Excerpt to read:
....
# Lewis' First Emersed Tank



## Lewis G (12 Apr 2014)

After seeing some really nice emersed tanks recently, I decided to give it a go.

I had an old 25 litre tank kicking about and set it up in front of my bed on top of a hamster cage stand. I then went out to Ikea and bought 2 clamp on LEDs and attached them to the tank's brace.

I'm using regular compost in small containers and I've just planted some sprigs of wisteria and some cryptocoryne wendtii.

The tank is covered with cling film to keep up the humidity.

I'm having trouble with pictures so I'll just link to them.

http://imgur.com/aE8228M

http://imgur.com/aju5kSM

Please let me know what you think!


----------



## 1stgolf (12 Apr 2014)

cant see the pictures


----------



## Lewis G (12 Apr 2014)

I just linked to them instead, I can't seem to get pictures working.


----------



## allan angus (13 Apr 2014)

looks like a good system cant wait to see how u get on i assume u r going to use it primarily as a propagator ?


----------



## Lewis G (13 Apr 2014)

I was, but I decided I might just keep emersed plants there for fun. I dirted the whole tank instead to give the plants more space. 






http://imgur.com/GnIbAWh


----------



## allan angus (13 Apr 2014)

ahh yes i see good start


----------



## Lewis G (29 Apr 2014)

http://imgur.com/UKPBAdA
Quick update. The water wisteria and crypts are growing nicely, with minimal melt. I have been trimming and replanting the wisteria and it Is covering the substrate nicely. Hopefully when I am done propagating it will give some nice height to the scape

I have added some nice driftwood I found at beach and I just rinsed and placed in the tank. No livestock means no worries .
....
Dataset extract:

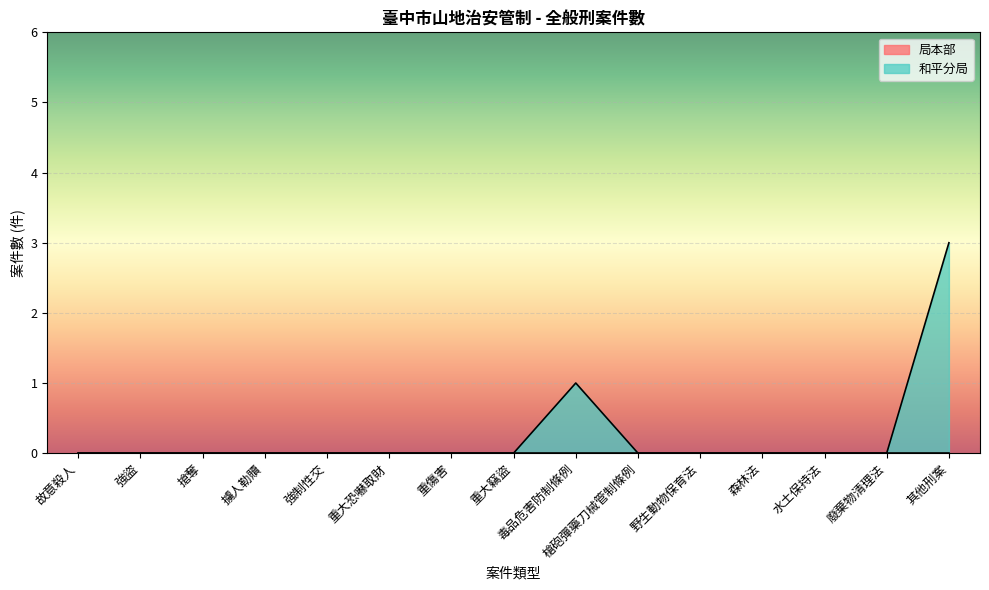

Where is the first local maximum?

毒品危害防制條例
....
Activity:
Continue the emersed-tank thread above from its last post, in the same forum style.

Output below:
Hopefully I'll be getting more plants soon. I'm thinking various crypts and some dwarf hairgrass in the front left corner. I'm trading some driftwood for C. Wendtii 'Mi Oya' with a friend.

Hope you like it.


----------



## Lewis G (3 May 2014)

Would love to hear what you think folks.


----------



## faizal (13 May 2014)

Hey Lewis,....looking nice in there. Maybe try getting more stem plants (hygrophila species) plants in there to fill up the background area on the right? Some anubias at the right midground area . Some red colored terrarium plants as you focal plant (if you are not planning on getting this filled with water). A nice sandy cove with suiting rocks thrown in at the left foreground & midground area might make it more interesting to the eye. Just my 2 cents mate,....go with the flow & enjoy the experience.


----------



## Lewis G (26 May 2014)

Thanks Faizal for the advice.

I've got a bit of an update. The driftwood has been moved and I've added some more plants. 

Here is the new plant list:

Bacopa caroliniana
Anubias barteri "nana"
Downoi
Cryptocoryne becketii "petchii"
Dwarf hairgrass
Some stem plant I got in a stream in Northumberland (very back right)
Water wisteria
Cryptocoryne wendtii "green"

Obviously it needs to fill in a bit, especially the hairgrass, but I divided it pretty well so it should spread quickly. 

Another point is that my water wisteria is turning red, which is surprising.  I always like a red plant.

Here are the photo links:

http://imgur.com/mLVk7eB
http://imgur.com/bFkel9T
http://imgur.com/kvKKGIR
http://imgur.com/gJppATH
http://imgur.com/dKZfz3Y


----------



## allan angus (26 May 2014)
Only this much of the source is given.